Cingulate Retail Buzz Surges As ADHD Drug Shows Phase 3 Pediatric Efficacy

Retail chatter around Cingulate spiked Tuesday after Phase 3 data confirmed that its lead candidate, CTx-1301, significantly improved ADHD symptoms in pediatric patients within five weeks of treatment.

At Tuesday's close, Cingulate shares fell 4.99% to $3.62 and slipped further 1.66% to $3.56 in after-hours trading.

According to the Kansas-based biotech, children who took CTx-1301 at doses of 18.75 mg, 25 mg, and 37.5 mg experienced significant reductions in their ADHD-RS-5 scores.

Dr. Raul Silva, chief science officer at Cingulate, revealed the possibility of CTx-1301 becoming a primary treatment option for ADHD after demonstrating effect sizes between 0.737 and 1.185, which surpass the industry standard of 0.73 for long-duration stimulants.

CEO Shane Schaffer identified the findings as a “significant value inflection point” while confirming that the company plans to file a New Drug Application (NDA) this summer.

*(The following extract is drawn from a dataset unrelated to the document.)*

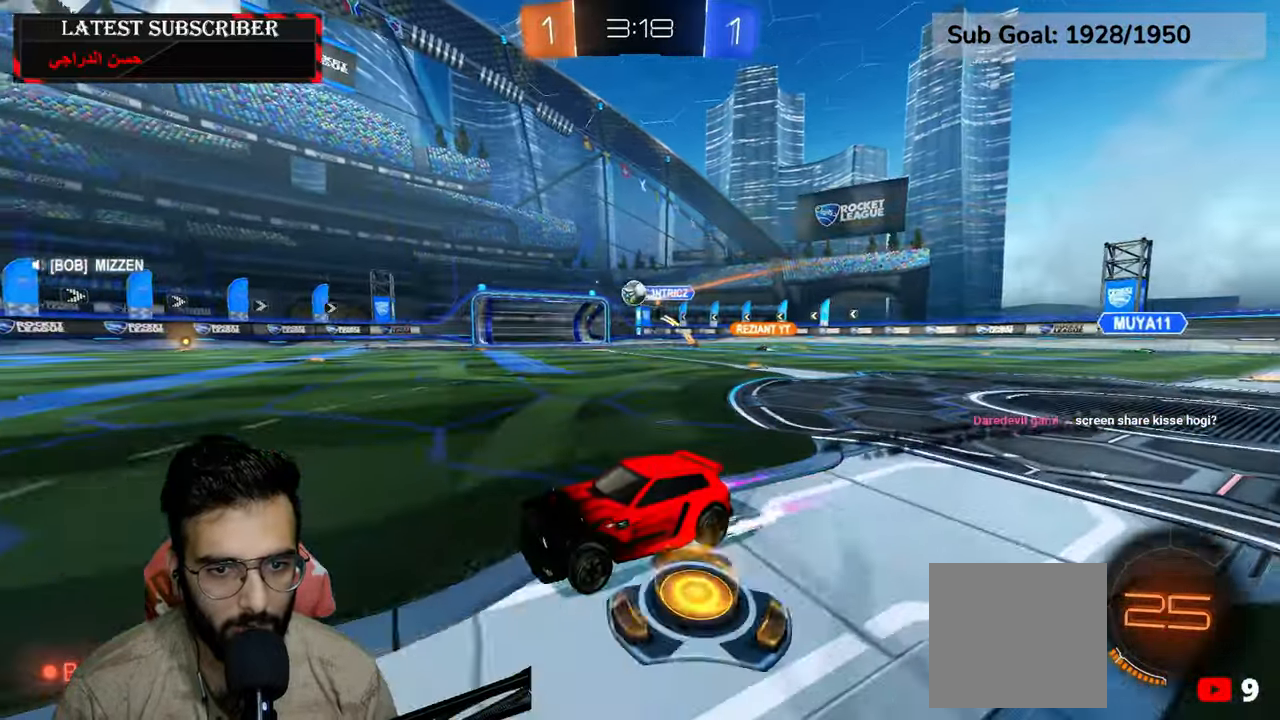
{"dt_ms": 500, "buttons": ["R1"], "left_stick": "left", "right_stick": "center", "events": [[334, "left_stick", "down-right"], [400, "left_stick", "center"], [450, "left_stick", "left"]]}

CTx-1301 uses Cingulate’s Precision Timed Release platform to provide a single daily dose, which begins working in the morning and maintains effectiveness throughout the day.

After receiving FDA approval, the company plans to offer eight different dosage strengths to address the pediatric and adult ADHD markets.

On Stocktwits, retail sentiment was ‘extremely bullish’ amid a 2,700% surge in 24-hour message volume.

One user highlighted the forthcoming FDA submission as a key milestone and suggested that the recent decline in share price may offer a buying opportunity. 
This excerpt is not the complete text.